Все эти сведения ни на волос не приближали его к Таниной сути, но удержаться было выше его сил. «А разве вы не могли избрать специальность по влечению?» — «Нет». — «Почему?» — «Меня не влечет ни к одной специальности». — «Но к чему-то вас все-таки влечет?» И, спокойно повернув к нему лицо с пушистыми ресницами, сейчас белыми от снежинок, она сказала: «К вам».
И тут он наконец замолчал из уважения к ее признанию и познал благость молчания.

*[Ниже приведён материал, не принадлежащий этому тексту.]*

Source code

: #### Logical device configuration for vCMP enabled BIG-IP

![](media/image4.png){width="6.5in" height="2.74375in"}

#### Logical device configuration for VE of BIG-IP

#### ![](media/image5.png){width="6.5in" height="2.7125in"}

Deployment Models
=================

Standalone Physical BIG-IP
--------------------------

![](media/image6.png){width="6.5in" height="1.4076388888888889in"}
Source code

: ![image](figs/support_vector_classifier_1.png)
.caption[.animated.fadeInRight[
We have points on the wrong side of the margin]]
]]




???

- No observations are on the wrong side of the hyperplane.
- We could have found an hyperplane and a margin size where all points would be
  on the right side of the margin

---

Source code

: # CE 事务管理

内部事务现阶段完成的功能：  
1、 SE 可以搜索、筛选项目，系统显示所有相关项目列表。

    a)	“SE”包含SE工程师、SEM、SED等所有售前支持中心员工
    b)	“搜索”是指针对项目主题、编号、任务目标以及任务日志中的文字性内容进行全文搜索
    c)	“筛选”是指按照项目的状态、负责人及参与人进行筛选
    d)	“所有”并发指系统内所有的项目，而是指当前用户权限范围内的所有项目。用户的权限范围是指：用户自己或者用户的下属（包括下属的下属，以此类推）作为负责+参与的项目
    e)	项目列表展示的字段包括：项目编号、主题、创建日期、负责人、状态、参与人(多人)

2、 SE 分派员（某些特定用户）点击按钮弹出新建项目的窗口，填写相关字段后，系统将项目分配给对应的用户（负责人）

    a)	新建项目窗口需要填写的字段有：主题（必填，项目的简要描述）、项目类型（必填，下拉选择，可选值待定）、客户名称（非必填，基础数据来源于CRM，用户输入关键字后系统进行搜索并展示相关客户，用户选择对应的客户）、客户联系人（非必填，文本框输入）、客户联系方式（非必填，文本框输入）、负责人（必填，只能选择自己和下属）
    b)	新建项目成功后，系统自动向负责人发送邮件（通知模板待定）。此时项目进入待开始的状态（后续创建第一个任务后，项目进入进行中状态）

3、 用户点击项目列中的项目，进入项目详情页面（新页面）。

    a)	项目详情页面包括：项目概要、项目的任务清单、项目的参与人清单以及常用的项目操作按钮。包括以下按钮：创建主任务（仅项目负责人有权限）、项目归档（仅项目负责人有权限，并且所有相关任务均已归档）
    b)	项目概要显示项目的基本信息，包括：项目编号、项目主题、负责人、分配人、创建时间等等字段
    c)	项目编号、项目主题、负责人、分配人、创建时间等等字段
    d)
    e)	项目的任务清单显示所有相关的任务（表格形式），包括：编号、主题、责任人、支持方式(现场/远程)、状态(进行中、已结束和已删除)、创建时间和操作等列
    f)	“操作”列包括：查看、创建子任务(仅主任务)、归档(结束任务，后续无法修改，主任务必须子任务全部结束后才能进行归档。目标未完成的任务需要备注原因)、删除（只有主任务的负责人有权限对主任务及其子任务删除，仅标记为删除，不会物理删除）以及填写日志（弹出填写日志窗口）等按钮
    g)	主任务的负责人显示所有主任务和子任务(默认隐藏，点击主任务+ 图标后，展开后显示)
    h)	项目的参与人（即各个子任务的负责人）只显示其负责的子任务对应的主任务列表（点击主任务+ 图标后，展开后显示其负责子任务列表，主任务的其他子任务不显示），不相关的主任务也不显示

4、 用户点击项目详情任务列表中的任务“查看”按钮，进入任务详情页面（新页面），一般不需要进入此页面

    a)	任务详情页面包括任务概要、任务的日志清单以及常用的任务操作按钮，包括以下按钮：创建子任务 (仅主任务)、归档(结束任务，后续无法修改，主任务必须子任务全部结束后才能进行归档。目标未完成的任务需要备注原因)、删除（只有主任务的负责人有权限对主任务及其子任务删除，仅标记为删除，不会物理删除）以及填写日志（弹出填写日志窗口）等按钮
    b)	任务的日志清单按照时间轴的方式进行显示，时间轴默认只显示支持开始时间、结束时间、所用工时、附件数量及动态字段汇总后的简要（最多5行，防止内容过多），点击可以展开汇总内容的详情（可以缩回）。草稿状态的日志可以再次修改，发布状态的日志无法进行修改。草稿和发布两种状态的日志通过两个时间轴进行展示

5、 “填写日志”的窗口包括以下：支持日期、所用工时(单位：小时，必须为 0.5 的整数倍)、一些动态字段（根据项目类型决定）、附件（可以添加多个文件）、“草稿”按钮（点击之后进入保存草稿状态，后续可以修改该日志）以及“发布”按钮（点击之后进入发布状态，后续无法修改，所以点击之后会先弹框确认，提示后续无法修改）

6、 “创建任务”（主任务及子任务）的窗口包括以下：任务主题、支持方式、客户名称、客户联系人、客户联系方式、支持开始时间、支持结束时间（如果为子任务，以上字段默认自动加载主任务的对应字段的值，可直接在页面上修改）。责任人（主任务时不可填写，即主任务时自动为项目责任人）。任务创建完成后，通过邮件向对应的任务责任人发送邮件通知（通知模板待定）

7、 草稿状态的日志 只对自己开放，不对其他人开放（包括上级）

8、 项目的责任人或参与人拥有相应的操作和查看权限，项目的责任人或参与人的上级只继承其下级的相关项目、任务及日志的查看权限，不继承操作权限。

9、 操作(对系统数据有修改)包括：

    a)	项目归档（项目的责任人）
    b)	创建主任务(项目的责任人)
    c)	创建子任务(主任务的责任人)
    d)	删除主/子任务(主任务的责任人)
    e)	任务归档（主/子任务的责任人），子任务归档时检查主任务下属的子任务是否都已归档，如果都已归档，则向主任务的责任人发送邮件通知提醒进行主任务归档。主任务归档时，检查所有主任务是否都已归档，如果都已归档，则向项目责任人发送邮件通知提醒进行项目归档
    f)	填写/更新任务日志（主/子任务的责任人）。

Как же прекрасна тишина, возникающая между двумя! Они шли вдоль Москвы-реки, останавливались и смотрели на черную дымящуюся воду, кое-где прихваченную у берегов желтоватым льдом. Перед ними медленно всплывали в темнеющее небо аэростаты воздушного заграждения, и казалось, им тяжело и страшно подниматься туда, в пустоту над крышами и трубами, они по-осиному складывали толстое тело. И глубок, почти нетронут был голубоватый снег на тротуаре вдоль Кремлевской стены, а на проезжей части набережной изжеван до асфальтовой протеми шинами и гусеницами военной техники. И не по-городскому сахаристо белел снег на ветвях деревьев и в зубцах крепостной городьбы. Прохожие попадались редко — еще не кончился рабочий день, да с реки тянуло холодным ветром, и не было тут жилья — лишь стены, стены, а в разрывах — площади, и пешеходы, оберегая свое скудное тепло, не забредали даром на набережную.